No experiment of this scale ends without leaving something behind — even if that something is primarily a lesson. Meta is shutting down Horizon Worlds on VR, pulling it from the Quest store in March and ending all VR access on June 15. Mark Zuckerberg’s metaverse cost close to $80 billion and reached far fewer people than promised, but the experience will shape Meta’s AI strategy in ways that are only beginning to emerge.
The 2021 rebrand from Facebook to Meta was a declaration of strategic intent. Zuckerberg had concluded that the future of human communication would be immersive, spatial, and avatar-driven. He invested the company’s brand and billions of dollars in making that future real.
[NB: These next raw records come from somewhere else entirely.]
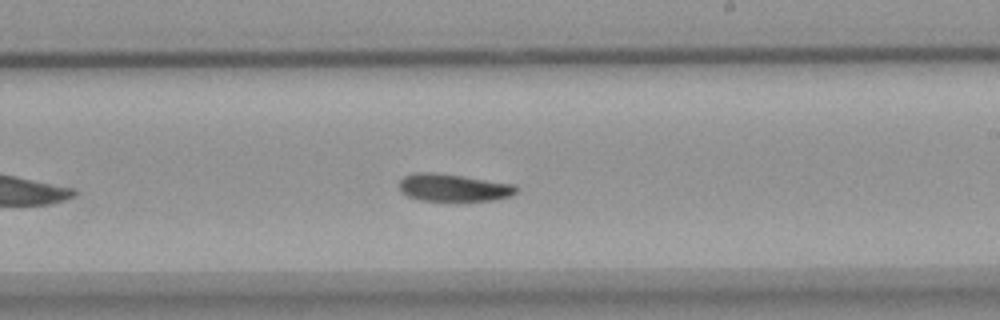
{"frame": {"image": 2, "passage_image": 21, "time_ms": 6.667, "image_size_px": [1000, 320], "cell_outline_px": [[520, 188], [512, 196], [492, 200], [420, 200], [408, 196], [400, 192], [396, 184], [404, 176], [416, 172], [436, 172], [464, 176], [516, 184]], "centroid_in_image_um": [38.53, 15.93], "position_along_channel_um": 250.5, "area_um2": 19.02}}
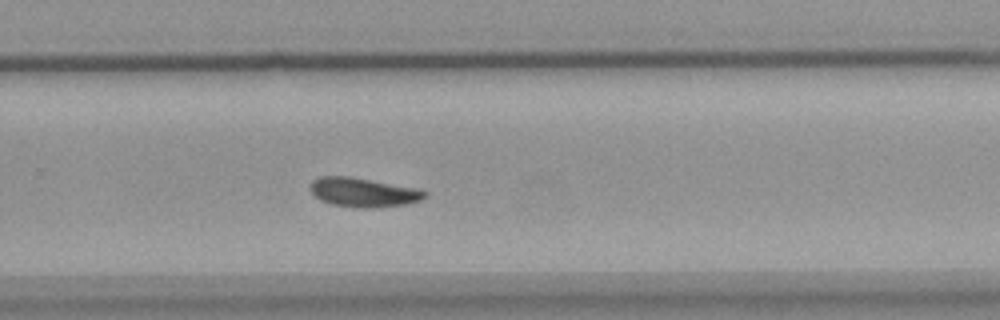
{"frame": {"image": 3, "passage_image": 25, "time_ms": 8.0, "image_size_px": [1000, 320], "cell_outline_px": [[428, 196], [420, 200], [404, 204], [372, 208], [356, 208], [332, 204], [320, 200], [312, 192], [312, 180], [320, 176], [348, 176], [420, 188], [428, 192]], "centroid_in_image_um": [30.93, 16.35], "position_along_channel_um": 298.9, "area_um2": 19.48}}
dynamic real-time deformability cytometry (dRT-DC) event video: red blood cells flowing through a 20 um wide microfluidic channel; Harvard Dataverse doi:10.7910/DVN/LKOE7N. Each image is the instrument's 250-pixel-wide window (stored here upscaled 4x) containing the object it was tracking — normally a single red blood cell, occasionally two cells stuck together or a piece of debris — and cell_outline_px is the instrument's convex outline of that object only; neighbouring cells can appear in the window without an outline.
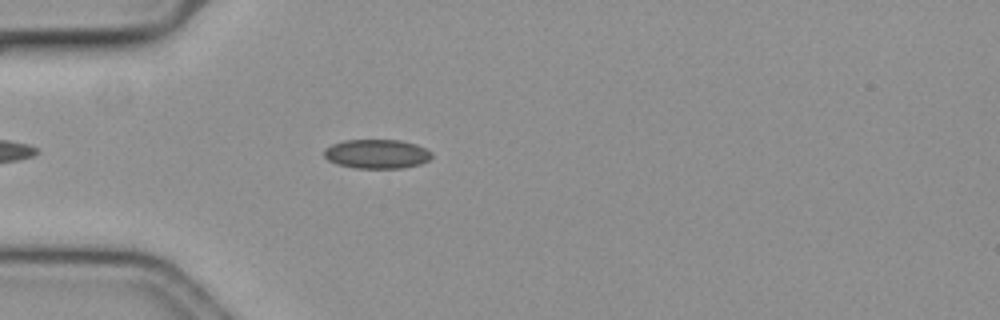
{"species": "common noctule bat (a hibernating species)", "species_latin": "Nyctalus noctula", "temperature_condition": "cold", "stored_images_in_passage": 29, "camera_frame_rate_fps": 3000, "um_per_image_px": 0.085, "animal": {"sex": "female", "body_mass_g": 19.3, "forearm_length_mm": 54.1}, "frame": {"image": 1, "passage_image": 4, "time_ms": 1.0, "image_size_px": [1000, 320], "cell_outline_px": [[432, 156], [428, 160], [420, 164], [404, 168], [356, 168], [336, 164], [328, 160], [324, 156], [324, 148], [332, 144], [344, 140], [400, 140], [416, 144], [432, 152]], "centroid_in_image_um": [32.02, 13.08], "position_along_channel_um": 53.0, "area_um2": 18.38}}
The ambition was clear; the path to realizing it proved far more complicated than anticipated.
Horizon Worlds was built with care and updated with persistence. But it could not escape a fundamental challenge: VR headsets remained niche consumer devices, limiting the platform’s potential user base from the start. Without mass device adoption, Horizon Worlds could never achieve the scale of social interaction that made platforms like Facebook valuable. Its few hundred thousand monthly users represented a ceiling, not a floor.
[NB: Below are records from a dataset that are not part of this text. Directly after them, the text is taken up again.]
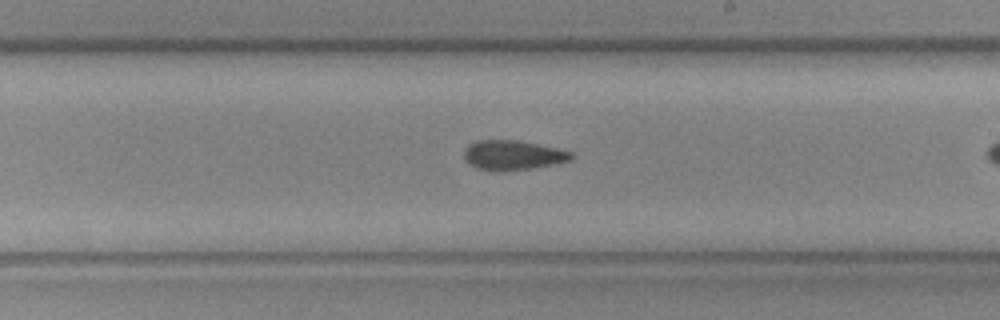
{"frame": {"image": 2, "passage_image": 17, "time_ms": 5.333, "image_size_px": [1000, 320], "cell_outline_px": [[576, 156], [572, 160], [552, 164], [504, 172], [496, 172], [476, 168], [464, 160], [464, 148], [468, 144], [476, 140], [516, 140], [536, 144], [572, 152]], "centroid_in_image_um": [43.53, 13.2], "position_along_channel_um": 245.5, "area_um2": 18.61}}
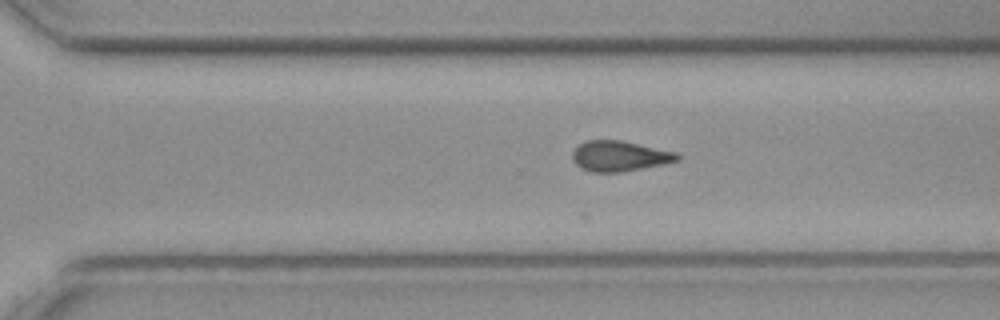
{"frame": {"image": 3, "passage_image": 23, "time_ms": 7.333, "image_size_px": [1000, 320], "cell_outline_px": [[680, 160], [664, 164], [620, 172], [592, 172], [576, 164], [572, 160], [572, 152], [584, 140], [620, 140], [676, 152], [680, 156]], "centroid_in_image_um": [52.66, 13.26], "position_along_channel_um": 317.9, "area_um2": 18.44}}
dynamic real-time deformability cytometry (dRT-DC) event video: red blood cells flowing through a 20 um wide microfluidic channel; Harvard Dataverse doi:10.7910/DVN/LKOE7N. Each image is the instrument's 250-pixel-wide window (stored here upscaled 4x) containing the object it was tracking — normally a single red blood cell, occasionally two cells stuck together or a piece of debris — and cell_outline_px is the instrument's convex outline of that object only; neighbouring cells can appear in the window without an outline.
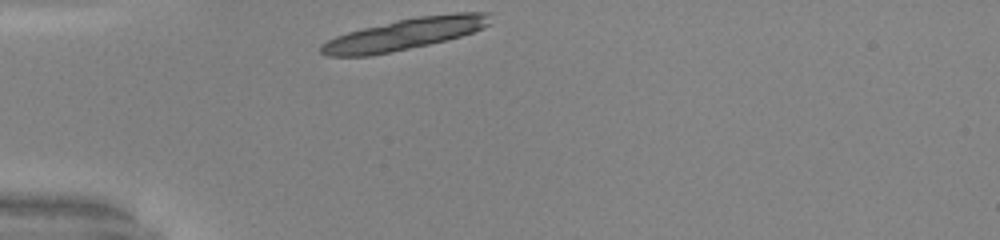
{"species": "common noctule bat (a hibernating species)", "species_latin": "Nyctalus noctula", "temperature_condition": "warm", "stored_images_in_passage": 20, "camera_frame_rate_fps": 3000, "um_per_image_px": 0.085, "animal": {"sex": "male", "body_mass_g": 20.0, "forearm_length_mm": 53.3}, "frame": {"image": 1, "passage_image": 1, "time_ms": 0.0, "image_size_px": [1000, 240], "cell_outline_px": [[492, 24], [484, 28], [460, 36], [428, 44], [372, 56], [328, 56], [320, 52], [320, 44], [336, 36], [348, 32], [396, 20], [420, 16], [456, 12], [492, 12]], "centroid_in_image_um": [34.45, 2.88], "position_along_channel_um": 50.5, "area_um2": 30.98}}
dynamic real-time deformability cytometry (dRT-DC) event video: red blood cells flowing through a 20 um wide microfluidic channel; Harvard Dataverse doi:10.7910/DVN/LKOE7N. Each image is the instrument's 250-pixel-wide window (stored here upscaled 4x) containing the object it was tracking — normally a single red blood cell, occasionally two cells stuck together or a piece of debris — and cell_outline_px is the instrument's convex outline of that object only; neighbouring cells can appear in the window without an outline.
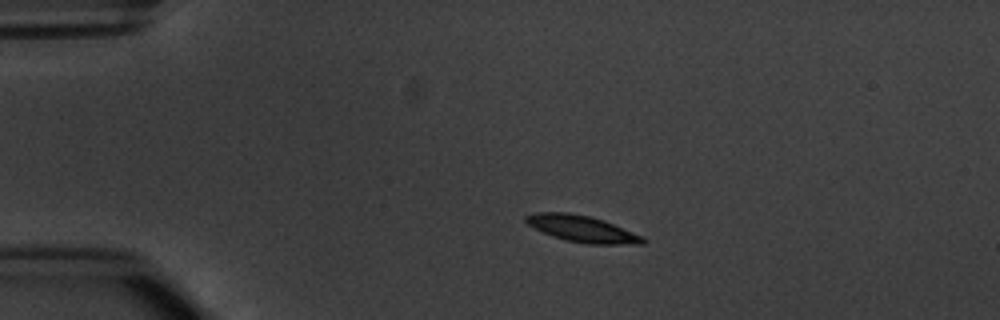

Reality Labs posted close to $80 billion in losses over four years of development, representing one of the most sustained single-product investments in tech history. In early 2025, more than 1,000 Reality Labs employees were let go, and Meta formally began its shift toward AI and wearables — two categories where it sees more immediate commercial opportunity and competitive urgency.
The lessons of the metaverse — about market timing, consumer readiness, and the dangers of anchoring a company’s identity to a single technology bet — will inform how Meta approaches AI. Zuckerberg will move more carefully, test assumptions more rigorously, and perhaps resist the temptation to rename the company Anthropic. The metaverse was expensive, but its lessons may prove valuable.